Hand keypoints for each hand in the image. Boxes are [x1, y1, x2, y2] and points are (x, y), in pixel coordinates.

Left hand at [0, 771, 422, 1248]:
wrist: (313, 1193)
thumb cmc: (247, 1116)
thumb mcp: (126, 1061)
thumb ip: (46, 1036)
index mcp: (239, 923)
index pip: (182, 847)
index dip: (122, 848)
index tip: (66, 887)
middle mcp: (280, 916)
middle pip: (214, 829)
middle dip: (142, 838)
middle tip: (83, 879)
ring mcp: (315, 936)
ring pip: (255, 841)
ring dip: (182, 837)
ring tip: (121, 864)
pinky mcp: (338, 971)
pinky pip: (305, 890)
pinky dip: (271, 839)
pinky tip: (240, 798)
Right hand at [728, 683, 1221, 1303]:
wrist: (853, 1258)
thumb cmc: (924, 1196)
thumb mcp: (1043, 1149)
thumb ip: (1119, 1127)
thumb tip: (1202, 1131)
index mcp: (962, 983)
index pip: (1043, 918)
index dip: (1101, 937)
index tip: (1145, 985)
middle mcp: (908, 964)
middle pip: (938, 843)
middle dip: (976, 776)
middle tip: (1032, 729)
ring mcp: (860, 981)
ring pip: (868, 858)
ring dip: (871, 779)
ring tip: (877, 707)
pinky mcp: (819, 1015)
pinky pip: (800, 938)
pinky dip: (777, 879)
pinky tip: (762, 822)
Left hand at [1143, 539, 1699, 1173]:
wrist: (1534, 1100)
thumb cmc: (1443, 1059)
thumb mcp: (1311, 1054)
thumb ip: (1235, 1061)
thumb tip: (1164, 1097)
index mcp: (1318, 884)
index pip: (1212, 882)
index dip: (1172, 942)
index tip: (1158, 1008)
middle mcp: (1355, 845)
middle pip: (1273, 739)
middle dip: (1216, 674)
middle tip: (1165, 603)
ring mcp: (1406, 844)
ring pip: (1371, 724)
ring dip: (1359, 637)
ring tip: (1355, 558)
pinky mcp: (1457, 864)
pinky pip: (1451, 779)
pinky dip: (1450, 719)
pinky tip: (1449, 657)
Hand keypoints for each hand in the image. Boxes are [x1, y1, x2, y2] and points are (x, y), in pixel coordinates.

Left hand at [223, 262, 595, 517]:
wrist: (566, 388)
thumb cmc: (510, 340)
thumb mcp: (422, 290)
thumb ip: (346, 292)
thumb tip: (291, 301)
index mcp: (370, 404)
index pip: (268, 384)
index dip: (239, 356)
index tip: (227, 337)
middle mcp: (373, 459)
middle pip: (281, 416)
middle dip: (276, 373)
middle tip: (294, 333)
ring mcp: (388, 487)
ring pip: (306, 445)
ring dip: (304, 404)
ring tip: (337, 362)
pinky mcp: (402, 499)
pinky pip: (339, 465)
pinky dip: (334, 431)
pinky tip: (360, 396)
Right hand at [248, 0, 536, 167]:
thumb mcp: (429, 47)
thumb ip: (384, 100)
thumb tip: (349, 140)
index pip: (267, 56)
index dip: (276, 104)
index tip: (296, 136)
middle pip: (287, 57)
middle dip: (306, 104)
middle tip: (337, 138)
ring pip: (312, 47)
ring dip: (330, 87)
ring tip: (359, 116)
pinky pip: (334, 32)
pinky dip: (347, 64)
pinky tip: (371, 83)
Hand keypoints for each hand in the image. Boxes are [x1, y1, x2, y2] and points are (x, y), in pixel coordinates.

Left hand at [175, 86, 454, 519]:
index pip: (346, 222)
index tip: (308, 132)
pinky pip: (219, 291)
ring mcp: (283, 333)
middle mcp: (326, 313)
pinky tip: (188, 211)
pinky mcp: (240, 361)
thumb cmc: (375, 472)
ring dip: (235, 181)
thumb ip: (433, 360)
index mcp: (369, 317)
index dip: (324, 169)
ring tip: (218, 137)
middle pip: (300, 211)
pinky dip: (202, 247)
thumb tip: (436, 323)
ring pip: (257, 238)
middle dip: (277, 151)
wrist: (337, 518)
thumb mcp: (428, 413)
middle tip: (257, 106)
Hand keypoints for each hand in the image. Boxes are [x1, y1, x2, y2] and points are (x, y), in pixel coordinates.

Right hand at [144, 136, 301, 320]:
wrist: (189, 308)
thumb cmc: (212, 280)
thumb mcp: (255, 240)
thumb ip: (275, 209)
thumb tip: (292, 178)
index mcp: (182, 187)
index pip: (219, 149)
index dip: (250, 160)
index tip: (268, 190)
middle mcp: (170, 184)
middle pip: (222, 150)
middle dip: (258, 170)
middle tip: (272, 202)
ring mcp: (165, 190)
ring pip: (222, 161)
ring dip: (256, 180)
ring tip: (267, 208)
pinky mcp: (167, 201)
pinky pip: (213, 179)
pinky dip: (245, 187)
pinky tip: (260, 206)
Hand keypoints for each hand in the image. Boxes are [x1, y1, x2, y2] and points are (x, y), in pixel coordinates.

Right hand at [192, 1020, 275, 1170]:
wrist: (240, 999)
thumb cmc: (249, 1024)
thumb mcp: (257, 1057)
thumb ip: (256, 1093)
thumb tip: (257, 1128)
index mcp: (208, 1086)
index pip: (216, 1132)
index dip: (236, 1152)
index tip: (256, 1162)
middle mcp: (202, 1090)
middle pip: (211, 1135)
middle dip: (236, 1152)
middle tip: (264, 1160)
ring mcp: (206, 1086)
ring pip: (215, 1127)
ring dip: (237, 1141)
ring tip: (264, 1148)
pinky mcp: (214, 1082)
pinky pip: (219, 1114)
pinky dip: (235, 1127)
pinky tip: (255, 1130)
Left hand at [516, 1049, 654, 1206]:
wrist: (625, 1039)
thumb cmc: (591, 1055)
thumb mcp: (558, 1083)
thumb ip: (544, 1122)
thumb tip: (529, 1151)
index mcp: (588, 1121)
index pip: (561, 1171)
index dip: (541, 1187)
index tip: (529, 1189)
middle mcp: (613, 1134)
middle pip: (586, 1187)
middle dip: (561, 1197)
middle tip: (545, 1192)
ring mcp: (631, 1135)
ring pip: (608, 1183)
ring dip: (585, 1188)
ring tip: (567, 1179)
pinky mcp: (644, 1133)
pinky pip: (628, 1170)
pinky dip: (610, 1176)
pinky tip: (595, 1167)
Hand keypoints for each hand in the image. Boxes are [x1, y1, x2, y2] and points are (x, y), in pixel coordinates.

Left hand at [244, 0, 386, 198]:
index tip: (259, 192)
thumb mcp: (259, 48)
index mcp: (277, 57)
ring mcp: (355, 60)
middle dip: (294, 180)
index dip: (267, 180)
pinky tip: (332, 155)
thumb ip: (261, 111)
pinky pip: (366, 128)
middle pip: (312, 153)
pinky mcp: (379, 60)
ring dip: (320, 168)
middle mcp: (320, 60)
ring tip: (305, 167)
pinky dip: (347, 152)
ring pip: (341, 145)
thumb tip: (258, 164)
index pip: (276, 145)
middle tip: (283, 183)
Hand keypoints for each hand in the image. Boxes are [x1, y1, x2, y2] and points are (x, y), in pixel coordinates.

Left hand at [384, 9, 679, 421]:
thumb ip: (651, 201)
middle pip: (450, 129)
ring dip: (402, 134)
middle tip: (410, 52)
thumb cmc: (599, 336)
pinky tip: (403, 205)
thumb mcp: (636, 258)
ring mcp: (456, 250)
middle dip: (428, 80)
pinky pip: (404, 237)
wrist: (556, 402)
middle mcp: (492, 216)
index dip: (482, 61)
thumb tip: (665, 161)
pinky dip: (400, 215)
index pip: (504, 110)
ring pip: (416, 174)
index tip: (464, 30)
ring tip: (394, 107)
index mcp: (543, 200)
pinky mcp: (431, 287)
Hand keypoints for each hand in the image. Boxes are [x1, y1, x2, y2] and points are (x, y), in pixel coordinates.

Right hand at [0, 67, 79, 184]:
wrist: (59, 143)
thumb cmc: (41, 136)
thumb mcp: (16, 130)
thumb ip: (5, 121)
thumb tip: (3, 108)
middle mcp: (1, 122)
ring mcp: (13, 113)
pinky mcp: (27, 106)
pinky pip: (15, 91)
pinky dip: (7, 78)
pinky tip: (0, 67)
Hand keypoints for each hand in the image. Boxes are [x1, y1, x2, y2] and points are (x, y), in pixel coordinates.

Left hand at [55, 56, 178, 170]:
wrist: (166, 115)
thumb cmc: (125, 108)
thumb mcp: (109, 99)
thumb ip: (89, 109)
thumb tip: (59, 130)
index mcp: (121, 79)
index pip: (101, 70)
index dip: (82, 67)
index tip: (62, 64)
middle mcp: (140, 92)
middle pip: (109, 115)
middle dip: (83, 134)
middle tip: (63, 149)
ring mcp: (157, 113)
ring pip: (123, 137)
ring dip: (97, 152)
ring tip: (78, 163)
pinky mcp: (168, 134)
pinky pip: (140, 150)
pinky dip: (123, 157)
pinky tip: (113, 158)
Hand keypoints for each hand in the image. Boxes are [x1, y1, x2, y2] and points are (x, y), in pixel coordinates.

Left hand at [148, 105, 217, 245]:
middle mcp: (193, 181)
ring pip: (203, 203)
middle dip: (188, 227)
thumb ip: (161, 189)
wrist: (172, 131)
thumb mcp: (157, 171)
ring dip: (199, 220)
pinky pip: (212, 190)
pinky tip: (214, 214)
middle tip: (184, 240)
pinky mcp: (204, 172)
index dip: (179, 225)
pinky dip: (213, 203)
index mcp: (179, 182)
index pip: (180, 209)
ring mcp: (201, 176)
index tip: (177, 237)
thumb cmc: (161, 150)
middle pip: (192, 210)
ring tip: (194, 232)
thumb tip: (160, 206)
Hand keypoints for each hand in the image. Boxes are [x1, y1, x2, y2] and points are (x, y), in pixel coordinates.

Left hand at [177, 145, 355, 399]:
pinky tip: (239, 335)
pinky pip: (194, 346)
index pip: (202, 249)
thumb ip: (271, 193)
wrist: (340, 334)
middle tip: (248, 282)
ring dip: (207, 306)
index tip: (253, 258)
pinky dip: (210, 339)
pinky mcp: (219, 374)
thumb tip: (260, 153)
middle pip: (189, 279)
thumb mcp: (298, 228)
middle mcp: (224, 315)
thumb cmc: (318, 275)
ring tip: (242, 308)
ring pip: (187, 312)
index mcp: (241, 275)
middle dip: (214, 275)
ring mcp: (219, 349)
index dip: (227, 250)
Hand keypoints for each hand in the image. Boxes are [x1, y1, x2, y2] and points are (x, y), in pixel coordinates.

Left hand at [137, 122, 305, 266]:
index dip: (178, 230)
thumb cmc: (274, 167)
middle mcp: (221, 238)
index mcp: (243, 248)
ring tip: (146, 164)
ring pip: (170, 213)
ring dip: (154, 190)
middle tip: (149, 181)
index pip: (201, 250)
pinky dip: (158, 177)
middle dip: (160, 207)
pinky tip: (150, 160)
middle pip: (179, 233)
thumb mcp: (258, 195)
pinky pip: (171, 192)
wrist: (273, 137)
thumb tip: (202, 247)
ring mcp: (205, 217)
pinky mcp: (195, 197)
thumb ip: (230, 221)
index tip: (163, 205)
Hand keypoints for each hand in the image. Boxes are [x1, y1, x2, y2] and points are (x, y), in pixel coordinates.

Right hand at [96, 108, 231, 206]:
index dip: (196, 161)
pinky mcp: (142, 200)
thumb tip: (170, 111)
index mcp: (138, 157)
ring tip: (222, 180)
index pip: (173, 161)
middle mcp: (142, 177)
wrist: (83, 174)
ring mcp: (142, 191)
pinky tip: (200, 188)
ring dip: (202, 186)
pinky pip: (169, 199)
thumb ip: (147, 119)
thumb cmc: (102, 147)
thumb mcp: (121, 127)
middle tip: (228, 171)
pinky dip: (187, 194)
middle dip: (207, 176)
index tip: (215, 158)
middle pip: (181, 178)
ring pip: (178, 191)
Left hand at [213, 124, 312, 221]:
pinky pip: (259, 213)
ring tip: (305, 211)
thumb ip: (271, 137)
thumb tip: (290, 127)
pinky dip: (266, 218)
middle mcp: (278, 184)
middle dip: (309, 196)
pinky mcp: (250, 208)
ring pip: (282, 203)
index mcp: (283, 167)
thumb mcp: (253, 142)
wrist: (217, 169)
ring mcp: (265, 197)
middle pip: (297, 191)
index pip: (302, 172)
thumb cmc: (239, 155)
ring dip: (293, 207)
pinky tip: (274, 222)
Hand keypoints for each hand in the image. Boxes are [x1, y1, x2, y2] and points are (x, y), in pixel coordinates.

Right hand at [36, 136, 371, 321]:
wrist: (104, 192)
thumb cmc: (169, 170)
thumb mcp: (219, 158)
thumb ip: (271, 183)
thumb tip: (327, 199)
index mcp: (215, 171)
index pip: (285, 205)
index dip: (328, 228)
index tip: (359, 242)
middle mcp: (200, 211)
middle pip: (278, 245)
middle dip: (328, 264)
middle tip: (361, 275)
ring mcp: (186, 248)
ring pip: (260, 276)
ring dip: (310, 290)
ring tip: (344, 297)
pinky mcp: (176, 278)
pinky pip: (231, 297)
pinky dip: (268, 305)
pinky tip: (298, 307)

Problem
Would you please copy exactly the part of the entries above that begins at the line containing "index tip: (66, 887)" and ends at the line containing "middle mcp: (1355, 845)", both lines included?

Answer for this exercise
index tip: (66, 887)
middle mcp: (280, 916)
middle pip: (214, 829)
middle dip: (142, 838)
middle tip: (83, 879)
ring mcp: (315, 936)
ring pip: (255, 841)
ring dip: (182, 837)
ring tip: (121, 864)
pinky mcp: (338, 971)
pinky pip: (305, 890)
pinky dip: (271, 839)
pinky tip: (240, 798)
Right hand at [728, 683, 1221, 1303]:
wrist: (853, 1258)
thumb cmc: (924, 1196)
thumb mcp: (1043, 1149)
thumb ip: (1119, 1127)
thumb tip: (1202, 1131)
index mcp: (962, 983)
index pip: (1043, 918)
index dip: (1101, 937)
index tip: (1145, 985)
middle mcp: (908, 964)
middle pip: (938, 843)
middle dip: (976, 776)
middle tip: (1032, 729)
ring mcp: (860, 981)
ring pip: (868, 858)
ring dip: (871, 779)
ring tip: (877, 707)
pinky mcp: (819, 1015)
pinky pip: (800, 938)
pinky dip: (777, 879)
pinky tip: (762, 822)
Left hand at [1143, 539, 1699, 1173]:
wrist: (1534, 1100)
thumb cmc: (1443, 1059)
thumb mcp: (1311, 1054)
thumb ip: (1235, 1061)
thumb tip: (1164, 1097)
index mcp: (1318, 884)
index pip: (1212, 882)
index dip: (1172, 942)
index tip: (1158, 1008)
middle mcp: (1355, 845)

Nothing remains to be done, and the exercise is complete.